Intimacy and Argentine Tango on a Monday Night
I came away with more than The Basic and The Ocho al Frente
When I saw online that my dance class was going to be taught by a man named Helmut, what my reality looked like was not what I had imagined.
Helmut was a small framed man who looked vaguely to be of Asian descent. I’ve rarely ever seen someone whose ethnicity was that elusive. He had very short hair and a small white beard at the tip of his chin that showed his age. When he introduced himself, I was expecting “Helmoot.” What he said was “Helmet.”
He asked if I had ever danced the Argentine Tango and I told him it was my first time. He asked what took me so long. The best answer I could muster was, “Traffic was a bitch.”
I was only partly kidding. Much of my life has resembled sitting in a car waiting for something to start moving. I’ve hit a point where I’ve simply gotten out of the car, abandoned it on the freeway and started walking. Like some weird apocalytpic revelation that if I don’t do it, I might not get out alive.
Tonight, I walked right into an aged ballroom dance studio in a mostly abandoned strip mall not far from my house. It was more than just a tad terrifying. And freakishly exciting.
I’ve always loved dancing. Shortly after my first divorce, I took up East Coast Swing that was taught every Tuesday in the bar area of an old hotel downtown. Ornate and allegedly haunted, it buzzed with energy.
There I could go and take a lesson and dance all night for eight dollars.
My partners would include business men fresh from work, old men who had lost their wives, young fellas with nose rings, fresh tattoos and Doc Martens and myriad of other kind misfits that didn’t mind me stepping on their toes.

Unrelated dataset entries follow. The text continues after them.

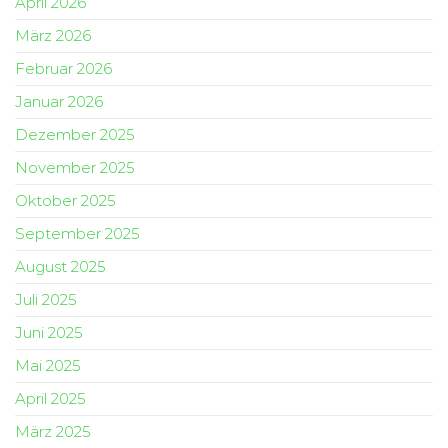
April 2026
März 2026
Februar 2026
Januar 2026
Dezember 2025
November 2025
Oktober 2025
September 2025
August 2025
Juli 2025
Juni 2025
Mai 2025
April 2025
März 2025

The girls dressed the part with swing skirts and rockabilly dresses. It’s how I ended up with a good legion of Burlesque dancers as friends that taught me there was a whole other level to body positivity.
When the hotel bar closed down, so did my dancing. The week before that I had caved and bought myself a pair of black, soft bottomed dance heels. They’ve been in a box in my closet, untouched, since 2008.
There were only five of us in the class but others practiced all around us. All the other people had dance shoes and clothes made for movement. My hands started to sweat.
I’m pretty sure I stuck out like a sore thumb in the dance studio, wearing Converse and a Tom Petty t-shirt, with my hair that I never really did today in a weird bun.
My makeup most likely melted off my face around 11:30am today and I didn’t care enought to fix it. Who did I have to impress? Not a damn soul.
Helmut showed us The Basic. Everything starts, ends and centers around one eight count sequence. Master this and your partner will always know where your feet are. Much easier said than done. I didn’t even know where my feet were.
When Helmut would run through the practice with me, he would give me instruction looking me square in the eye while twisting me in this direction or that. When we’d dance, we’d keep the eye contact. It was almost unnerving.
There’s a weird vulnerability in letting someone have that concentrated of eye contact with you. It felt uncomfortable until it just wasn’t anymore. It just became dancing.
The steps really aren’t difficult and it felt amazing. We moved on to the Ocho al Frente. I actually felt graceful. I danced with a man well into retirement age who asked a lot of questions like there would be a test later. I danced with a young man who looked like an African American version of Juan Epstein from Welcome Back, Kotter.
I giggled like I was an 8-year-old girl, I had so much fun.
This is something I do now. I’ll be back next week and the week after. I’ll get better at this and, at some point, those shoes will come out of my closet.
There are small pleasures in life and dancing is one of them. It may be one of the most intimate things you can do with someone. I need this in my life.
Neither of my ex-husbands were blessed with dancing genes. Just two left feet and a boatload of white boy, non-existant rhythm. So we didn’t dance. Turns out, I’m a dancer. I might not be a good one, but not being good at something doesn’t always stop us from being who we are.
It occurred to me several times during the class that I was learning something I may never have the chance to practice or do with someone. Someone with whom I share intimacy on a level that is real and tangible. That’s mine. That lingers long after a dance is over.
That’s not going to stop me. I should get to spin and glide and move just the same. But, I made a mental note. For any man who ever wants to be with me, there is a condition. We dance.